Enclosure, Keamsellagh, Co. Galway

In a flat stretch of reclaimed farmland in Keamsellagh, Co. Galway, there is a place the local community once called Seanbhaile, meaning "old settlement" or "old town" in Irish.

That name alone suggests a long memory of occupation, yet what survives on the ground is fragmentary at best: the ghost of an enclosure, its walls largely dismantled by generations of land clearance, and the low outlines of rectangular house sites barely distinguishable from the surrounding field system.

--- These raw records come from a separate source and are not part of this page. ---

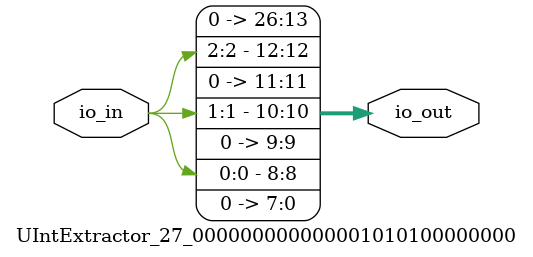
<source format=sv>
`ifndef RANDOMIZE
  `ifdef RANDOMIZE_MEM_INIT
    `define RANDOMIZE
  `endif // RANDOMIZE_MEM_INIT
`endif // not def RANDOMIZE
`ifndef RANDOMIZE
  `ifdef RANDOMIZE_REG_INIT
    `define RANDOMIZE
  `endif // RANDOMIZE_REG_INIT
`endif // not def RANDOMIZE

`ifndef RANDOM
  `define RANDOM $random
`endif // not def RANDOM

// Users can define INIT_RANDOM as general code that gets injected into the
// initializer block for modules with registers.
`ifndef INIT_RANDOM
  `define INIT_RANDOM
`endif // not def INIT_RANDOM

// If using random initialization, you can also define RANDOMIZE_DELAY to
// customize the delay used, otherwise 0.002 is used.
`ifndef RANDOMIZE_DELAY
  `define RANDOMIZE_DELAY 0.002
`endif // not def RANDOMIZE_DELAY

// Define INIT_RANDOM_PROLOG_ for use in our modules below.
`ifndef INIT_RANDOM_PROLOG_
  `ifdef RANDOMIZE
    `ifdef VERILATOR
      `define INIT_RANDOM_PROLOG_ `INIT_RANDOM
    `else  // VERILATOR
      `define INIT_RANDOM_PROLOG_ `INIT_RANDOM #`RANDOMIZE_DELAY begin end
    `endif // VERILATOR
  `else  // RANDOMIZE
    `define INIT_RANDOM_PROLOG_
  `endif // RANDOMIZE
`endif // not def INIT_RANDOM_PROLOG_

// Include register initializers in init blocks unless synthesis is set
`ifndef SYNTHESIS
  `ifndef ENABLE_INITIAL_REG_
    `define ENABLE_INITIAL_REG_
  `endif // not def ENABLE_INITIAL_REG_
`endif // not def SYNTHESIS

// Include rmemory initializers in init blocks unless synthesis is set
`ifndef SYNTHESIS
  `ifndef ENABLE_INITIAL_MEM_
    `define ENABLE_INITIAL_MEM_
  `endif // not def ENABLE_INITIAL_MEM_
`endif // not def SYNTHESIS

module UIntExtractor_27_000000000000001010100000000(
  input  [2:0]  io_in,
  output [26:0] io_out
);

  assign io_out = {14'h0, io_in[2], 1'h0, io_in[1], 1'h0, io_in[0], 8'h0};
endmodule


</source>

The enclosure was recorded on the 1838 edition of the Ordnance Survey six-inch map as a trapezoidal shape, and a mid-twentieth-century classification by McCaffrey in 1952 tentatively identified it as a stone fort, noting overall dimensions of roughly 53 metres by 40 metres, with walls approximately 1.5 metres wide and up to 1.2 metres high. Stone forts of this kind, also known as cashels, were enclosures typically built with dry-laid stone walls to define a settlement or farmstead, and were common across the west of Ireland from the early medieval period onward. By the time an inspection was carried out in February 1983, the picture was considerably reduced. The enclosure had contracted to roughly 38 metres north to south and 35 metres east to west, and only the eastern end of the southern wall retained anything close to its original character, where large boulders set on edge remained in situ forming the wall's inner face. The western and northern sides had largely disappeared, replaced by loose runs of stone and, on the northern edge, an ordinary field boundary. Inside the enclosure, three rectangular house platforms, each approximately 8 metres long and 4 metres wide, were defined by low drystone walls and considered likely to date from the nineteenth century, suggesting the site remained in use, or was reoccupied, long after its original construction. A further settlement cluster lies roughly 24 metres to the west, hinting that this corner of Keamsellagh once held a denser concentration of activity than its present quiet fields would suggest.